## [Activity]
Reproduce every line of the records below word for word, leaving out the pictures.

## [Raw data]
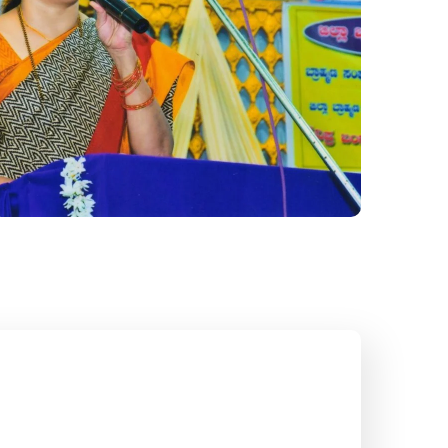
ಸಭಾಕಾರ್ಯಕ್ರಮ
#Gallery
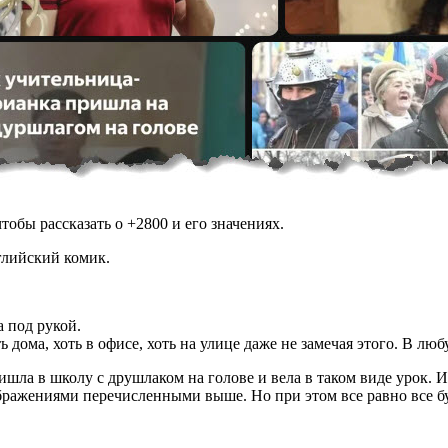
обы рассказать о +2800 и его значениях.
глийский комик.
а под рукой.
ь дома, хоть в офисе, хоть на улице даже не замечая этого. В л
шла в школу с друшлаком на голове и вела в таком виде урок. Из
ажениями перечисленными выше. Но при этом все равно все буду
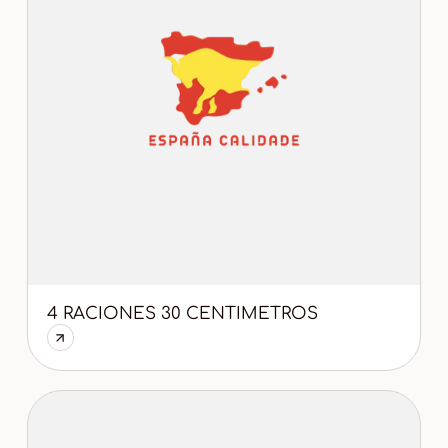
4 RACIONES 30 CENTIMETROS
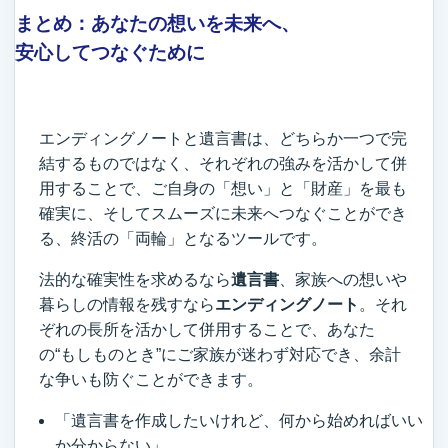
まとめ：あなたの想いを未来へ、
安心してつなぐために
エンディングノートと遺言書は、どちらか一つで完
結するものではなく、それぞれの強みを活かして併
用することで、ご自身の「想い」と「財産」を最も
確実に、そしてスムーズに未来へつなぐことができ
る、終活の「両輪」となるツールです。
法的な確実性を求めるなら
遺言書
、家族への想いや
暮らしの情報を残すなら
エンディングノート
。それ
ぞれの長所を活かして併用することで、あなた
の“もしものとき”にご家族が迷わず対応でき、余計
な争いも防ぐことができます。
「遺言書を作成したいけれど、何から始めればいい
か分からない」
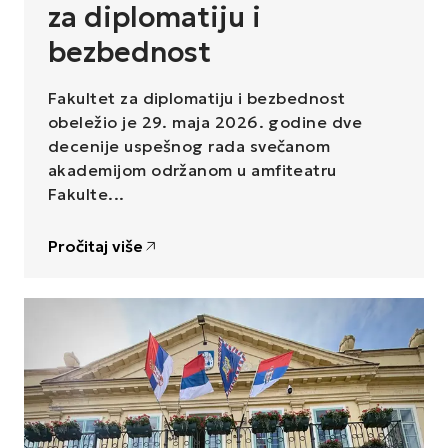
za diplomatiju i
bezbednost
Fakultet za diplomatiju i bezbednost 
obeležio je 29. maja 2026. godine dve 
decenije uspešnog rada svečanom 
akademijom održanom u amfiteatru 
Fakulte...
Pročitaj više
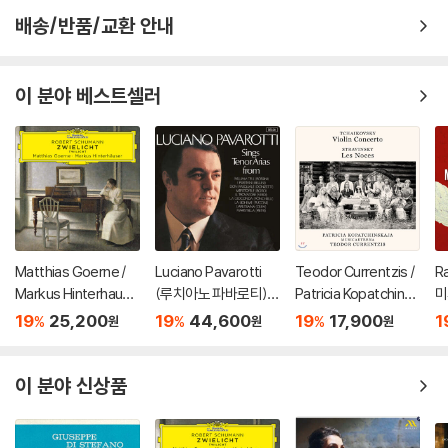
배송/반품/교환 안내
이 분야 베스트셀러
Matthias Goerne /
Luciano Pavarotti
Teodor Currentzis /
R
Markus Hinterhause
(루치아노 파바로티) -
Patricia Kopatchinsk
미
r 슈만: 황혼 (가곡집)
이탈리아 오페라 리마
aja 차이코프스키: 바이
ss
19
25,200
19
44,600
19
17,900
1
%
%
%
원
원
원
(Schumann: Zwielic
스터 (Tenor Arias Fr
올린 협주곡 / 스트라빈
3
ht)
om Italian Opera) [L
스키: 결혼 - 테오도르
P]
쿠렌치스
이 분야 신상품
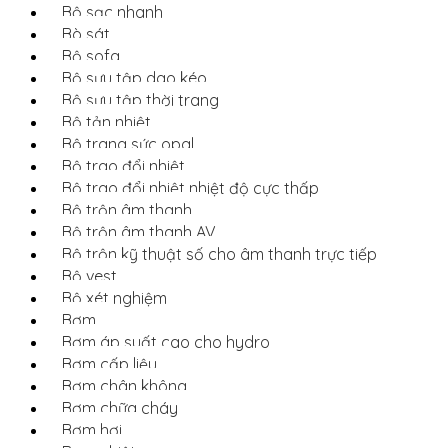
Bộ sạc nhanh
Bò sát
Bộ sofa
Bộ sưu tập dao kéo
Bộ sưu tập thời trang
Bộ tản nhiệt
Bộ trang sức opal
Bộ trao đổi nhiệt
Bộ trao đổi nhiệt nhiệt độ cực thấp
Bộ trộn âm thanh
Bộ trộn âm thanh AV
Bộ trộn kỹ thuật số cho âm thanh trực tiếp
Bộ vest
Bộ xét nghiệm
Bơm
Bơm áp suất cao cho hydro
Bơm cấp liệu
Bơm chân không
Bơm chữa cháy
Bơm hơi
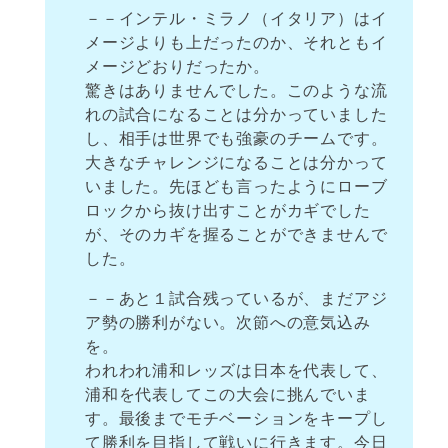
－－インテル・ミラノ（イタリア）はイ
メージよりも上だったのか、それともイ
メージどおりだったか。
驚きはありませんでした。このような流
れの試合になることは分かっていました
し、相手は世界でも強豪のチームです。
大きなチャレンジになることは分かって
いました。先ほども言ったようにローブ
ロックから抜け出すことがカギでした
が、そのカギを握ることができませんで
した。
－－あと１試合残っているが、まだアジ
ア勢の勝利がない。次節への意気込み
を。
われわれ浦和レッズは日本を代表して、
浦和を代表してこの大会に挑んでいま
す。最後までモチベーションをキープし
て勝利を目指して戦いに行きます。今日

## [Result of the exercise]
ಸಭಾಕಾರ್ಯಕ್ರಮ
#Gallery
обы рассказать о +2800 и его значениях.
глийский комик.
а под рукой.
ь дома, хоть в офисе, хоть на улице даже не замечая этого. В л
шла в школу с друшлаком на голове и вела в таком виде урок. Из
ажениями перечисленными выше. Но при этом все равно все буду
4 RACIONES 30 CENTIMETROS
まとめ：あなたの想いを未来へ、
安心してつなぐために
エンディングノートと遺言書は、どちらか一つで完
結するものではなく、それぞれの強みを活かして併
用することで、ご自身の「想い」と「財産」を最も
確実に、そしてスムーズに未来へつなぐことができ
る、終活の「両輪」となるツールです。
法的な確実性を求めるなら
遺言書
、家族への想いや
暮らしの情報を残すなら
エンディングノート
。それ
ぞれの長所を活かして併用することで、あなた
の“もしものとき”にご家族が迷わず対応でき、余計
な争いも防ぐことができます。
「遺言書を作成したいけれど、何から始めればいい
か分からない」
za diplomatiju i
bezbednost
Fakultet za diplomatiju i bezbednost 
obeležio je 29. maja 2026. godine dve 
decenije uspešnog rada svečanom 
akademijom održanom u amfiteatru 
Fakulte...
Pročitaj više
배송/반품/교환 안내
이 분야 베스트셀러
Matthias Goerne /
Luciano Pavarotti
Teodor Currentzis /
R
Markus Hinterhause
(루치아노 파바로티) -
Patricia Kopatchinsk
미
r 슈만: 황혼 (가곡집)
이탈리아 오페라 리마
aja 차이코프스키: 바이
ss
19
25,200
19
44,600
19
17,900
1
%
%
%
원
원
원
(Schumann: Zwielic
스터 (Tenor Arias Fr
올린 협주곡 / 스트라빈
3
ht)
om Italian Opera) [L
스키: 결혼 - 테오도르
P]
쿠렌치스
이 분야 신상품
Bộ sạc nhanh
Bò sát
Bộ sofa
Bộ sưu tập dao kéo
Bộ sưu tập thời trang
Bộ tản nhiệt
Bộ trang sức opal
Bộ trao đổi nhiệt
Bộ trao đổi nhiệt nhiệt độ cực thấp
Bộ trộn âm thanh
Bộ trộn âm thanh AV
Bộ trộn kỹ thuật số cho âm thanh trực tiếp
Bộ vest
Bộ xét nghiệm
Bơm
Bơm áp suất cao cho hydro
Bơm cấp liệu
Bơm chân không
Bơm chữa cháy
Bơm hơi
－－インテル・ミラノ（イタリア）はイ
メージよりも上だったのか、それともイ
メージどおりだったか。
驚きはありませんでした。このような流
れの試合になることは分かっていました
し、相手は世界でも強豪のチームです。
大きなチャレンジになることは分かって
いました。先ほども言ったようにローブ
ロックから抜け出すことがカギでした
が、そのカギを握ることができませんで
した。
－－あと１試合残っているが、まだアジ
ア勢の勝利がない。次節への意気込み
を。
われわれ浦和レッズは日本を代表して、
浦和を代表してこの大会に挑んでいま
す。最後までモチベーションをキープし
て勝利を目指して戦いに行きます。今日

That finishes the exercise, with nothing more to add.